The Gnostic Tradition
In 1945, the discovery of about a dozen Coptic codices in Nag Hammâdi, Egypt, provided access to the beliefs and practices of various groups of early Christians whose heterodox views about God, Jesus, and the nature of the world and of human beings set them apart from the hegemonic Roman church. Like the Essenes, a minor branch of Judaism, the Gnostics, a name much later given to a class of Christian heresies, were typically monastic and ascetic, they were contemplative, and affirmed the possibility of mystical insight into man’s higher nature and the nature of God and creation, a gnosis that the early church fathers could not tolerate. 

The Brotherhoods Tradition
The brotherhoods were, and are, graded initiatory orders, preserving, according to their myths of origin, ancient mysteriosophy—arcane systems of knowledge, much of which pertains to the healing arts. Brotherhood teachings have emphasised concepts of perfection and balance, attainable through measured progress. The Rosicrucians’ ‘harmonium’ and the Martinists’ ‘reintegration’ exemplify the centrality of equilibrium and wholism within this world view.

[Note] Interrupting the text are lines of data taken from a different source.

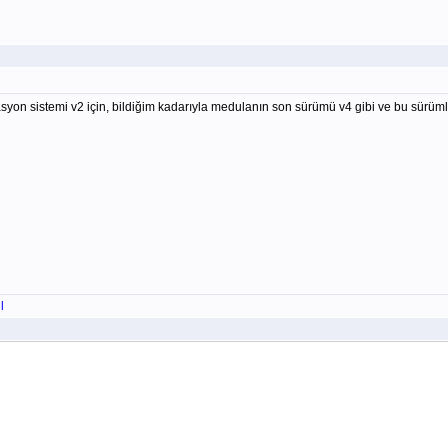
on sistemi v2 için, bildiğim kadarıyla medulanın son sürümü v4 gibi ve bu sürüml
l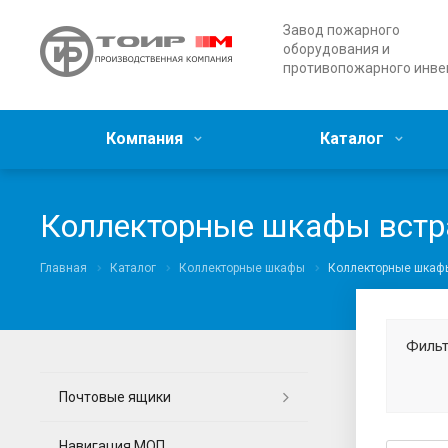
Завод пожарного
оборудования и
противопожарного инве
Компания
Каталог
Коллекторные шкафы вст
Главная
Каталог
Коллекторные шкафы
Коллекторные шкаф
Фильт
Почтовые ящики
Навигация МОП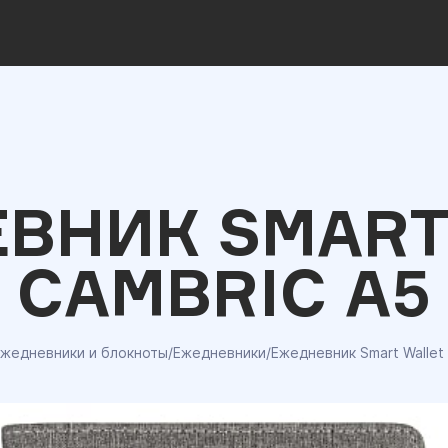
ВНИК SMART
CAMBRIC A5
жедневники и блокноты
/
Ежедневники
/
Ежедневник Smart Wallet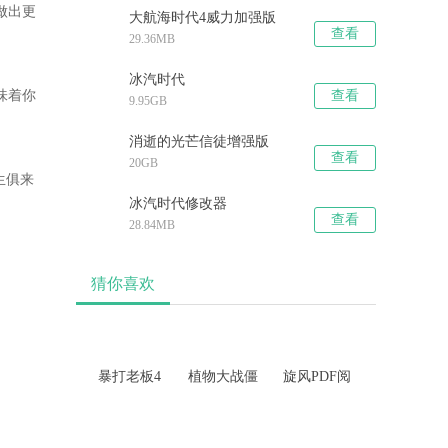
做出更
大航海时代4威力加强版
查看
29.36MB
HD四十项修改器
冰汽时代
味着你
查看
9.95GB
消逝的光芒信徒增强版
查看
20GB
生俱来
冰汽时代修改器
查看
28.84MB
猜你喜欢
暴打老板4
植物大战僵
旋风PDF阅
尸2天空之
读器
城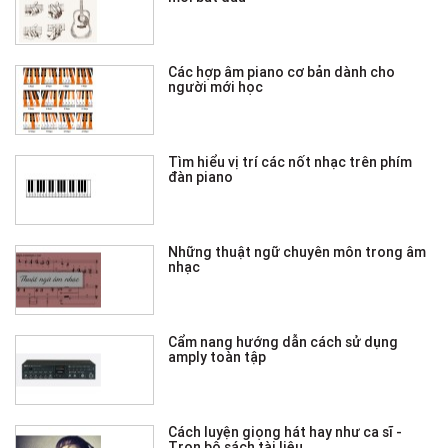
Các hợp âm piano cơ bản dành cho
người mới học
Tìm hiểu vị trí các nốt nhạc trên phím
đàn piano
Những thuật ngữ chuyên môn trong âm
nhạc
Cẩm nang hướng dẫn cách sử dụng
amply toàn tập
Cách luyện giọng hát hay như ca sĩ -
Trọn bộ sách tài liệu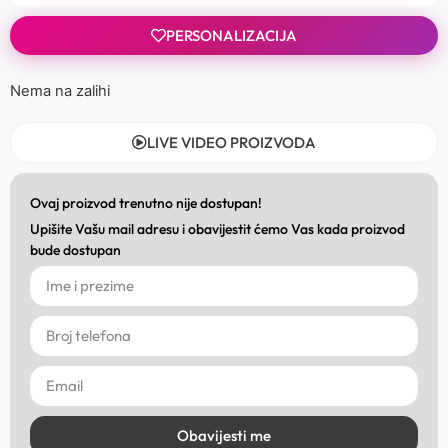
PERSONALIZACIJA
Nema na zalihi
LIVE VIDEO PROIZVODA
Ovaj proizvod trenutno nije dostupan!
Upišite Vašu mail adresu i obavijestit ćemo Vas kada proizvod
bude dostupan
Obavijesti me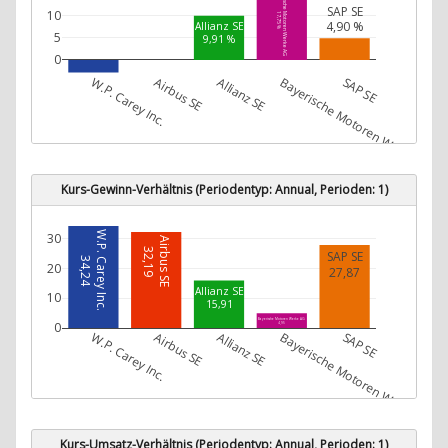
Bayerische Motoren Werke AG
SAP SE
10
17,75 %
4,90 %
Allianz SE
5
9,91 %
0
W.P. Carey Inc.
Airbus SE
Allianz SE
Bayerische Motoren Werke AG
SAP SE
W.P. Carey Inc.
-2,80 %
Kurs-Gewinn-Verhältnis (Periodentyp: Annual, Perioden: 1)
W.P. Carey Inc.
30
Airbus SE
32,19
SAP SE
34,24
20
27,87
Allianz SE
10
15,91
Bayerische Motoren Werke AG
0
4,95
W.P. Carey Inc.
Airbus SE
Allianz SE
Bayerische Motoren Werke AG
SAP SE
Kurs-Umsatz-Verhältnis (Periodentyp: Annual, Perioden: 1)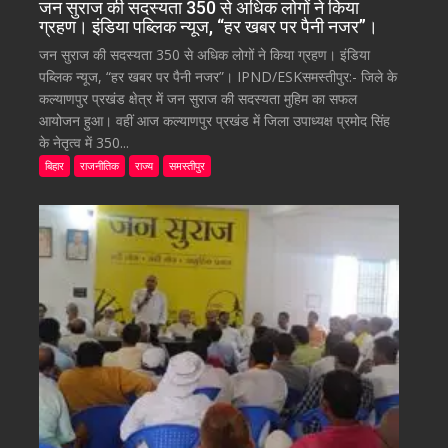
जन सुराज की सदस्यता 350 से अधिक लोगों ने किया
ग्रहण। इंडिया पब्लिक न्यूज, “हर खबर पर पैनी नजर”।
जन सुराज की सदस्यता 350 से अधिक लोगों ने किया ग्रहण। इंडिया
पब्लिक न्यूज, “हर खबर पर पैनी नजर”। IPND/ESKसमस्तीपुर:- जिले के
कल्याणपुर प्रखंड क्षेत्र में जन सुराज की सदस्यता मुहिम का सफल
आयोजन हुआ। वहीं आज कल्याणपुर प्रखंड में जिला उपाध्यक्ष प्रमोद सिंह
के नेतृत्व में 350...
बिहार
राजनीतिक
राज्य
समस्तीपुर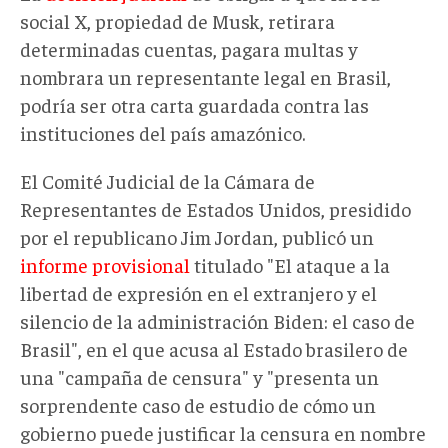
social X, propiedad de Musk, retirara
determinadas cuentas, pagara multas y
nombrara un representante legal en Brasil,
podría ser otra carta guardada contra las
instituciones del país amazónico.
El Comité Judicial de la Cámara de
Representantes de Estados Unidos, presidido
por el republicano Jim Jordan, publicó un
informe provisional
titulado "El ataque a la
libertad de expresión en el extranjero y el
silencio de la administración Biden: el caso de
Brasil", en el que acusa al Estado brasilero de
una "campaña de censura" y "presenta un
sorprendente caso de estudio de cómo un
gobierno puede justificar la censura en nombre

The alchemical search for the mythic philosopher’s stone, said to transmute base metals into gold, was really a quest for enlightenment and immortality through purification of the physical, mental, emotional, and spiritual vehicles and concomitant life energies. 

The Western Mystical Tradition
Theosophy and neopaganism constitute two major branches of Western esotericism outside of the brotherhoods, and much of what has followed has evolved either from Theosophy or from a hybrid of both branches combined with gnostic and/or masonic elements. Esoteric groups in the West exhibit, by degrees, greater Christocentricity, such as among the Anthroposophists, and in some respects are simultaneously more sympathetic to pagan features of cosmogony, anthropogeny, and theories of the human manipulability of matter and consciousness.

The Shamanic Tradition
The shaman was/is a kind of high priest physician of the primordial ur-religions dating to prehistory and extant throughout parts of North America, South America, Africa, Asia, and Polynesia. Shamanic traditions are typically characterised by degrees of animism, spiritism, polytheism, wholism, and specialised role fillers who access and provide access to the imaginal, or unseen, realms. The shaman regulates and officiates ritual acts that cohere communities of people through normative understandings of space, time, life purpose—and disease etiology—and provides entrée to states of consciousness from which an identified “patient” may return healed or otherwise restored. 

The Eastern Mystical Tradition
The Indian subcontinent in the first millennium of the Common Era was an especially fertile region for theoretical speculation and practical application. In his Yoga-Sutras, the sage Patañjali devoted an entire section to the development of siddhis, or supernormal powers attainable through advanced meditative practices. The efficacy of these techniques has been validated. The Sankhya philosophy spawned Ayurveda, which has an esoteric counterpart in the many existing theories and techniques of pranic and bioenergetic healing. Moreover, Buddhism has an ancient tradition of canonical and noncanonical writing on matters related both to wellness and illness and to caring and curing. Detailed instruction exists on health, healing, and medicine throughout the Pali, Chinese and Tibetan Buddhist canons.


The New Age Tradition
New age healing is a kind of polyglot, drawing elements from every one of the other esoteric traditions, removed from their native contexts, into a chaotic stew, updated and popularised and, some would say, trivialised, for the masses. Qualitative studies have tried to taxonomise the landscape of new age healing. The earliest scholarly study of the phenomenon, published in 1986, differentiated body-oriented therapies for mental or physical self-betterment, mental therapies based on esoteric teachings, and mostly Eastern and ritualistic contemplative practices for soul development. A subsequent ethnographic study distinguished among Asian-based therapies, synthetic Ayurvedic practices, Euro-American naturalistic medical systems, and healing with mind and spirit.